A pesquisadora, contudo, pondera que os resultados encontrados estão relacionados ao perfil organizacional e talvez não sejam encontrados em outras realidades. “Embora os resultados obtidos nesta pesquisa tenham revelado o lado positivo da configuração da jornada de trabalho dos cegonheiros, é possível que essa realidade não seja a mesma encontrada entre outros motoristas de caminhão que estejam submetidos a outras empresas ou mesmo com próprio trabalho autônomo, mesmo com o advento da nova lei do motorista profissional”, avalia. Os resultados dependem do comprometimento da empresa com gestão e organização de trabalho favorável à saúde.

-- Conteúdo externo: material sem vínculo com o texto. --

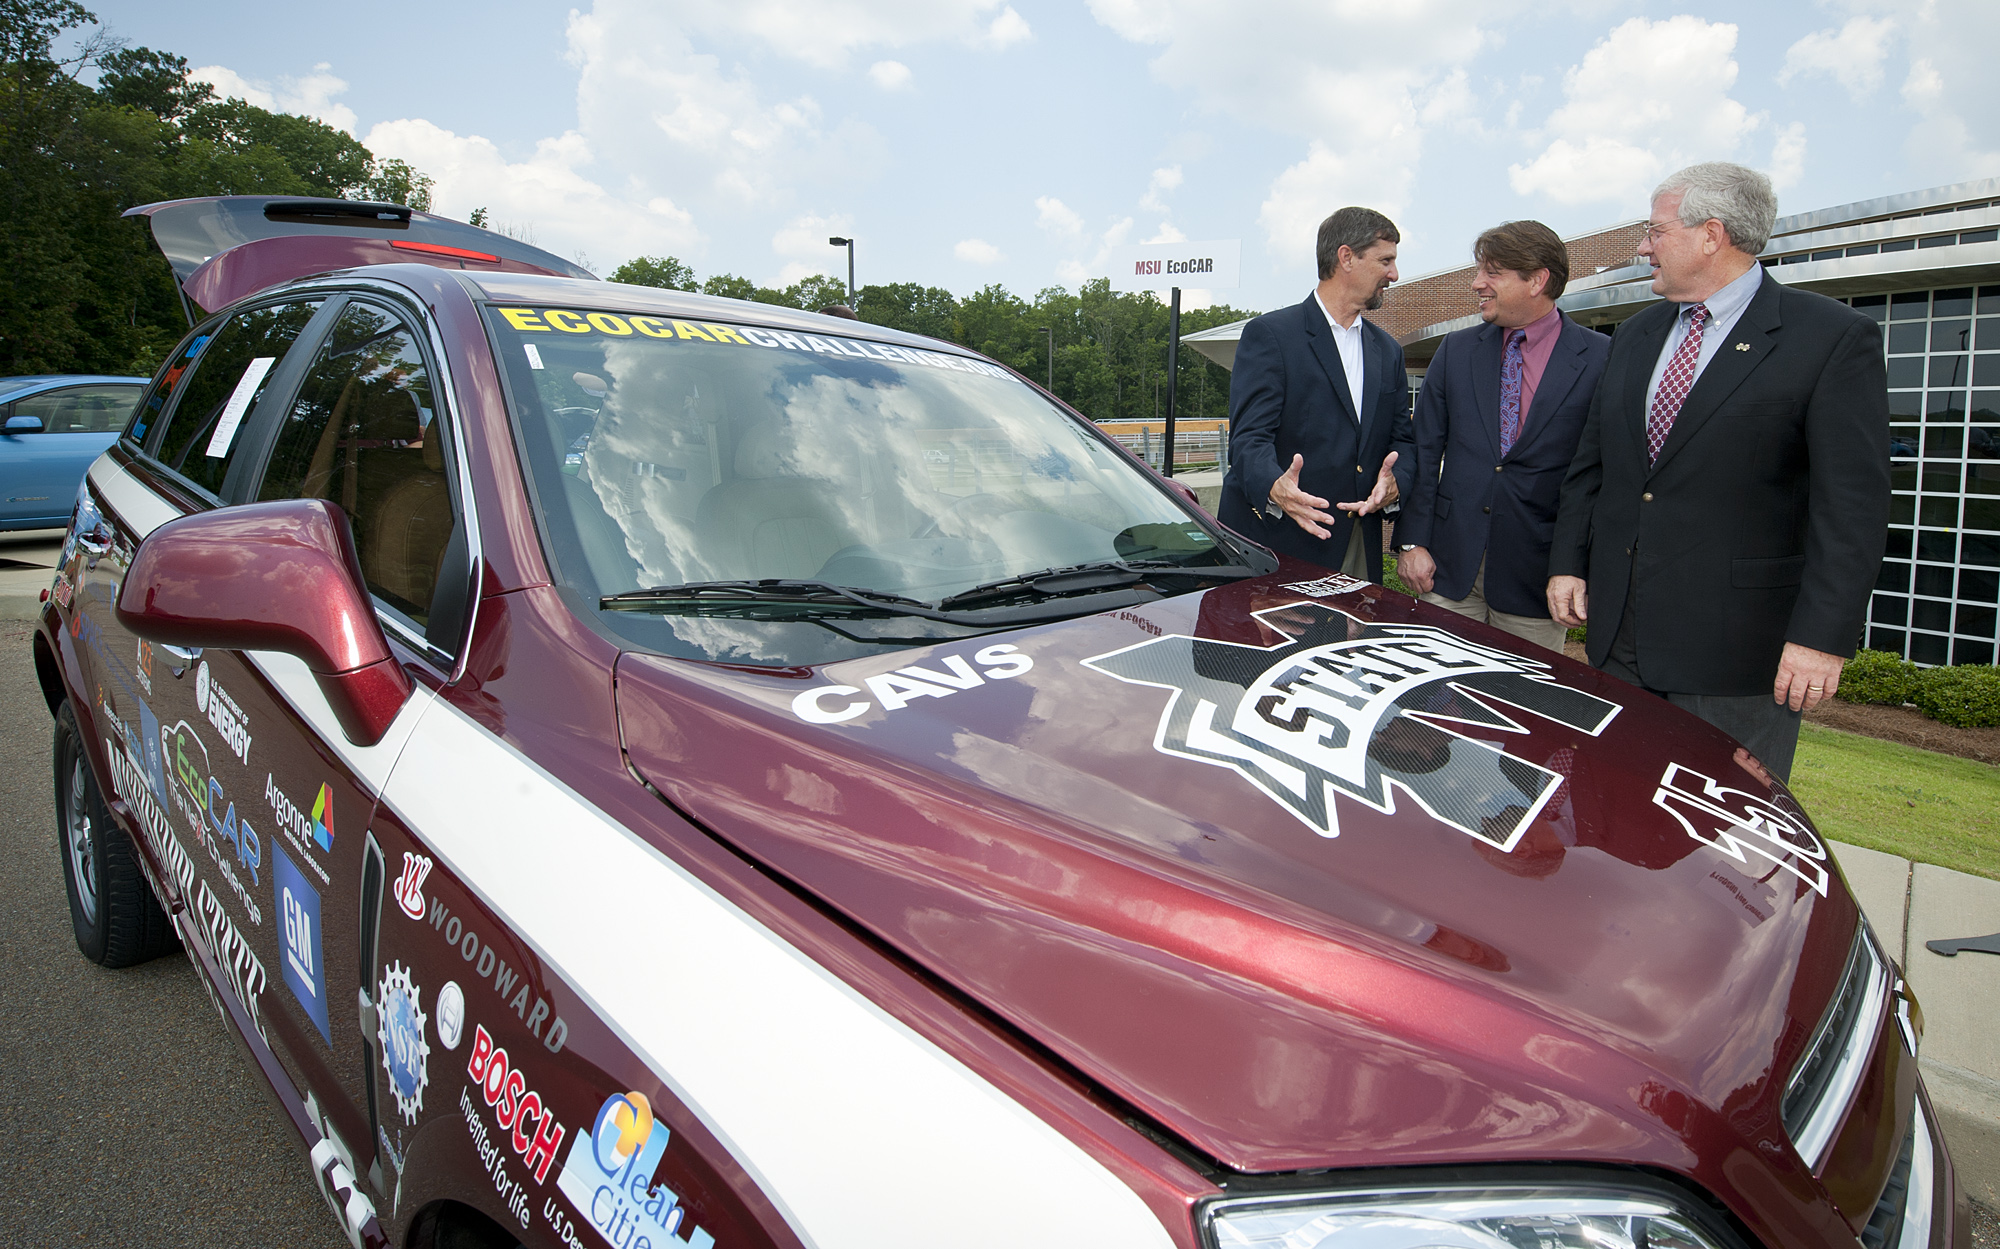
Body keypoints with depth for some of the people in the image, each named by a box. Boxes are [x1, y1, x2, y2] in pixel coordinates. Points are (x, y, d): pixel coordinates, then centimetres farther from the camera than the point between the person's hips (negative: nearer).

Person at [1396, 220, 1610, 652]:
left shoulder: (1601, 358, -3)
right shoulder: (1456, 350, 8)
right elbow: (1424, 451, 6)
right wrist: (1412, 542, -1)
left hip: (1537, 570, -2)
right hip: (1451, 564, 3)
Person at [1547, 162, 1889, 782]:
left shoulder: (1835, 339, -6)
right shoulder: (1635, 337, 14)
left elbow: (1853, 504, -12)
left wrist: (1824, 636, -18)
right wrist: (1568, 563, 8)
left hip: (1736, 639, -6)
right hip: (1621, 635, 6)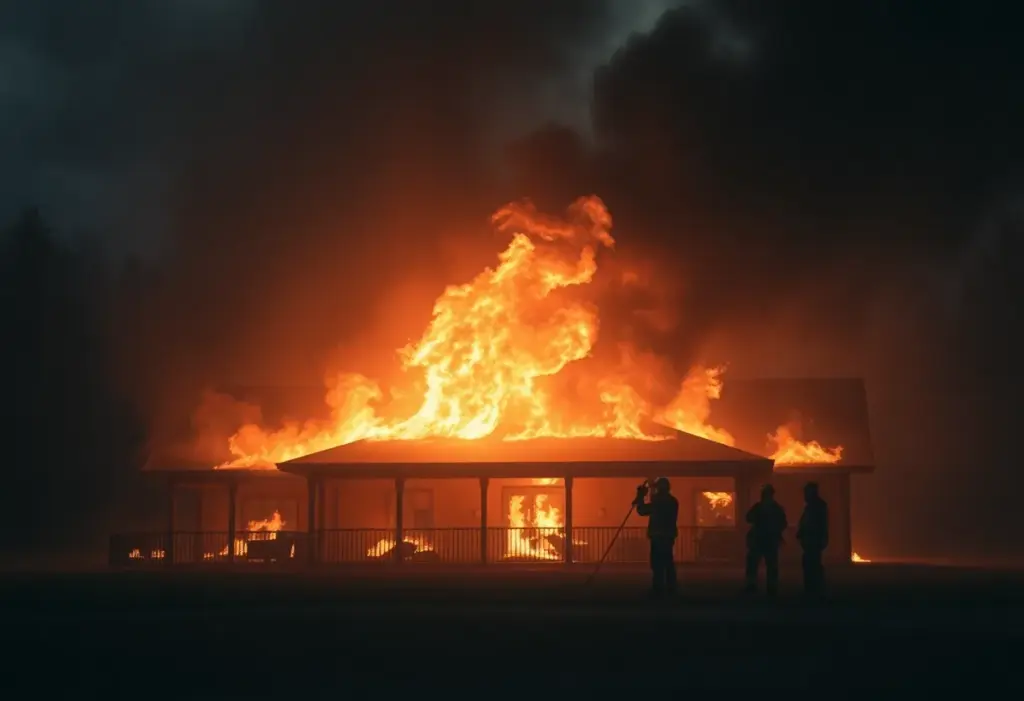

A partir dos dados coletados, referentes à realidade nacional, a pesquisa observou as empresas passaram a ficar sob as lentes das fiscalizações e consequentes penalidades. Dessa forma, elas estão gradativamente se adaptando ao cumprimento das exigências legais, sendo as pausas mais respeitadas. Ocorreu também a diminuição do uso de drogas psicotrópicas por parte dos motoristas, cuja finalidade era permanecerem muitas horas acordados. O número de acidentes reduziu consideravelmente, além do fato de os motoristas disporem de mais tempo para cuidar da saúde.

Entretanto, alguns pontos negativos foram destacados pela pesquisa. Ao mesmo tempo em que a lei trouxe melhores condições de trabalho, isso impactou nos custos envolvidos de toda cadeia logística. A mudança provoca uma redução do faturamento das empresas e no salário dos motoristas. Houve também um considerável aumento de ações trabalhistas. Como resultado observa-se o fechamento de empresas desde pequeno até grande porte, que não tinham como adequar totalmente devido à estrutura que não temos nas estradas, nos pontos de paradas e normas de rodagem. Isso tudo gerou uma grande resistência de empregadores e dos sindicatos, visto que durante anos, todo esse cenário se sustentou no tripé: baixa remuneração, pagamento por produtividade e descontrole das jornadas de trabalho.